Argument 3: Die notwendige Barrierefreiheit lässt sich bei einer Kernsanierung nur sehr aufwendig darstellen. Eine suboptimale An- und Zuordnung der Räumlichkeiten bleibt ein Problem.

Dazu sagt Blass: Der bei einer Sanierung erforderliche Anbau für Behinderte kann nicht so optimal zu den Anwendungsbereichen platziert werden wie in einem Neubau. Bei Barrierefreiheit sprechen wir heute von Menschen mit Einschränkungen, bei denen zum Beispiel die Seh- oder Hörfähigkeit nicht im vollen Umfang vorhanden ist, und nicht mehr nur vom klassischen Rollstuhlfahrer. Das kann man in einem Neubau alles sehr gut umsetzen. Man sollte überlegen, dass dies zukünftig ein wichtiges Kriterium ist.

Das Gutachten ist nicht schlecht, aber unvollständig

Argument 4: Bei einer Kernsanierung ist man an die Gebäudekubatur und an die Grundrissstrukturen gebunden. Geräte- und Vereinsräume sowie Personal- und Sozialräume könnten zwar zusätzlich angebaut werden, allerdings nur durch Anbau an suboptimaler Stelle.

Dazu sagt Blass: Bei diesem Punkt gilt im Prinzip dasselbe wie bei der Barrierefreiheit.
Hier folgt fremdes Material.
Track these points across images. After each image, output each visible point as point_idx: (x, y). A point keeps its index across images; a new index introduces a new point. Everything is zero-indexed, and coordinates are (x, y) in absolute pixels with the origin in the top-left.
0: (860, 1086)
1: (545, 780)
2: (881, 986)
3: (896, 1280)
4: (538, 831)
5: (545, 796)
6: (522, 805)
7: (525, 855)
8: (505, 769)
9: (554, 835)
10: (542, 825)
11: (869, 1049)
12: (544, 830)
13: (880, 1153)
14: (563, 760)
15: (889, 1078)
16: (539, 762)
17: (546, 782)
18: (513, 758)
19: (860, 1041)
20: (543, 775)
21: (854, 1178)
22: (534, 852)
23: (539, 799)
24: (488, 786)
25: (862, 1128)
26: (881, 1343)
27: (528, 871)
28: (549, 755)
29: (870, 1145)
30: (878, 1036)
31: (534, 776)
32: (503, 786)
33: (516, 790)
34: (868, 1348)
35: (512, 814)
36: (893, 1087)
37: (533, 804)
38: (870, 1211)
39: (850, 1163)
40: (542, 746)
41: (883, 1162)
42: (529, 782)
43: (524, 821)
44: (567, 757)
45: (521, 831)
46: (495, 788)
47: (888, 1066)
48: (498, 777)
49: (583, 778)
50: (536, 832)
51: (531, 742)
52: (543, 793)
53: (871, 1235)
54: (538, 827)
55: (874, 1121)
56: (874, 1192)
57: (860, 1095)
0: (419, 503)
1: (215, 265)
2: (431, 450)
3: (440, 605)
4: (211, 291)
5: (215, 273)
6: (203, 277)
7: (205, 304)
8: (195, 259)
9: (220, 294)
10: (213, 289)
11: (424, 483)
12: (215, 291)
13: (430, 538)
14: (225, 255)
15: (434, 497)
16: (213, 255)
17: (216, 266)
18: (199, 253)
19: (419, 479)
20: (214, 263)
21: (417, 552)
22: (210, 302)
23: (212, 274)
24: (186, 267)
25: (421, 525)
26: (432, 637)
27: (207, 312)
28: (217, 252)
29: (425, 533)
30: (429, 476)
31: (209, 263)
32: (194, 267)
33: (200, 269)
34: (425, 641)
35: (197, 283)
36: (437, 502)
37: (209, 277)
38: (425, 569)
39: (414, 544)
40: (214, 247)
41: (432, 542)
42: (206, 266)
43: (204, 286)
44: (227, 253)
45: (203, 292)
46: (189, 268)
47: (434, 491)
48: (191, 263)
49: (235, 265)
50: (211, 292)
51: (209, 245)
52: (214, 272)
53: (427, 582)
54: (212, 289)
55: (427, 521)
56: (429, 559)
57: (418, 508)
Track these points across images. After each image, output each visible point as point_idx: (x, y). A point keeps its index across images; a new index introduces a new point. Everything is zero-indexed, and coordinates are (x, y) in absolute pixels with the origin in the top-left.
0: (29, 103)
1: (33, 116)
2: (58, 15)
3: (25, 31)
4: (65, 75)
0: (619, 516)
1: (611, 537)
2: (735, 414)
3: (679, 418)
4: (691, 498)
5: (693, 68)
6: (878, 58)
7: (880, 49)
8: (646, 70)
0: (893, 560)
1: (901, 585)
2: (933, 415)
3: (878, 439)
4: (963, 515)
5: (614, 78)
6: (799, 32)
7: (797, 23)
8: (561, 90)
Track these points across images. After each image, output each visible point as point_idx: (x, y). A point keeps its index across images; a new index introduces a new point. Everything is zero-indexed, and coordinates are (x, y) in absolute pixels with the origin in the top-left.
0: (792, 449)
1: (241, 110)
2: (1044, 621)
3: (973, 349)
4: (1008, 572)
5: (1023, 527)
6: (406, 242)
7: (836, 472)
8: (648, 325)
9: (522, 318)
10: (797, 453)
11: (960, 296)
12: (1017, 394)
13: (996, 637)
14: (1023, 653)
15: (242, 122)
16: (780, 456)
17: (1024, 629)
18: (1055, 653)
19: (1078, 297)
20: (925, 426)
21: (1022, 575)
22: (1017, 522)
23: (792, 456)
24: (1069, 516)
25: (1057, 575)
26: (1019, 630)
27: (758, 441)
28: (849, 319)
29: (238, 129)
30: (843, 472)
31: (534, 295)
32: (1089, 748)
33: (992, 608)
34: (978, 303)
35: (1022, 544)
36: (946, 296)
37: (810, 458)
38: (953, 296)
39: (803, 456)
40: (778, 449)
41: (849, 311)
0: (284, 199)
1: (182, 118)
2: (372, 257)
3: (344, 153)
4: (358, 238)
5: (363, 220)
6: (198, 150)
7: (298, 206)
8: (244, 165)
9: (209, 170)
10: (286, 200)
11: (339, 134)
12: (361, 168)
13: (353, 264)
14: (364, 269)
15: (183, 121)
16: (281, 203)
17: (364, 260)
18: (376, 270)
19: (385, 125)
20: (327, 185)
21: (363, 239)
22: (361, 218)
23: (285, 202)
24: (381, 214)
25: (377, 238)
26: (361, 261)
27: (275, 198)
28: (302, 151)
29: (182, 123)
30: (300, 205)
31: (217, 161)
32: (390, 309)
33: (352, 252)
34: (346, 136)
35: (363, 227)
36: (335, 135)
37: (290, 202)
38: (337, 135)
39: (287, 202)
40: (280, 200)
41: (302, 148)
Zum Gutachten des Architekten Alfons Tamburro, das der Förderverein „Rettet unsere Lemmerzbäder“ vor einigen Jahren finanziert hatte und das zu viel geringeren Sanierungskosten kam, sagt Blass: Das Gutachten ist nicht schlecht, aber unvollständig. Meine Aufgabe war es, eine Vergleichbarkeit von Neubau und Sanierung herzustellen. Beim Tamburro-Gutachten fällt mir als Vergleich ein Auto ein. Ich erneuere den Zahnriemen, demnächst ist aber auch die Wasserpumpe fällig.